■ **Passage provided**
· · ·

1. “What are the basic facts about Second Charge mortgages?”
If you’re not 100% clear on the facts around Second Charge mortgages, you’re not alone. We often hear from brokers who don’t fully understand the details or where to start. And if you’re brand new to the brokerage world, you may be just getting to grips with First charge mortgages.
Previously referred to as ‘secured loans’, Second Charge mortgages in the past were often perceived in a negative light. But not anymore. They have changed since then and are no longer viewed as a high-rate and heavily subprime option, associated with PPI mis-selling.
Instead, Second Charges actually offer competitive rates at a small premium to First Charges. Lending is prudent, based on full affordability and income checks, with an average LTV of 59%. As these loans are MCOB regulated, since MCD, you can be confident that your customer will have the protection of FCA regulations and will be treated fairly at all stages of the process.
Second Charges are taken out by mainstream borrowers for a whole host of reasons. For example, they’re often used for home improvements, second property deposits, tax debt repayment, business finance or school fees. Borrowers often include prime borrowers with equity in their properties, sub-prime, self-employed or “stuck” in their First Charge.
2. “When should I recommend a Second Charge?”
Some brokers tell us they aren’t sure when a Second Charge could be an appropriate capital-raising alternative to a First Charge. This means they might be missing opportunities, and not necessarily recommending the best solution to their client.

· · ·

■ **Data excerpts**
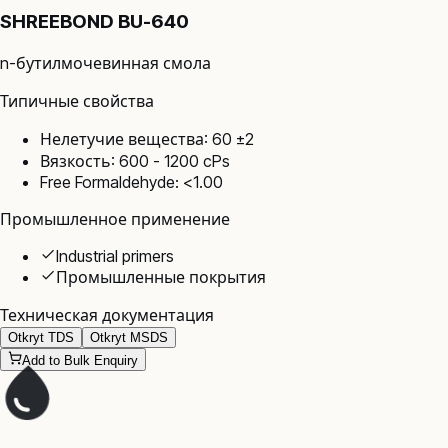
SHREEBOND BU-640
n-бутилмочевинная смола
Типичные свойства
Нелетучие вещества: 60 ±2
Вязкость: 600 - 1200 cPs
Free Formaldehyde: <1.00
Промышленное применение
Industrial primers
Промышленные покрытия
Техническая документация
Otkryt TDS
Otkryt MSDS
Add to Bulk Enquiry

· · ·

■ **Work request A**
Translate this sentence from the passage on Second Charge mortgages into Spanish: "Lending is prudent, based on full affordability and income checks, with an average LTV of 59%."
■ **Work request B**
From the passage on Second Charge mortgages, list every example it gives of what these loans are often used for.
■ **Work request C**
Retype the part of the passage on Second Charge mortgages starting with "Previously referred to" and going on through "with PPI mis-selling.".

■ **Result A**
El préstamo es prudente, se basa en comprobaciones completas de asequibilidad e ingresos, con un LTV medio del 59 %.

■ **Result B**
- Home improvements
- Second property deposits
- Tax debt repayment
- Business finance
- School fees

■ **Result C**
Previously referred to as ‘secured loans’, Second Charge mortgages in the past were often perceived in a negative light. But not anymore. They have changed since then and are no longer viewed as a high-rate and heavily subprime option, associated with PPI mis-selling.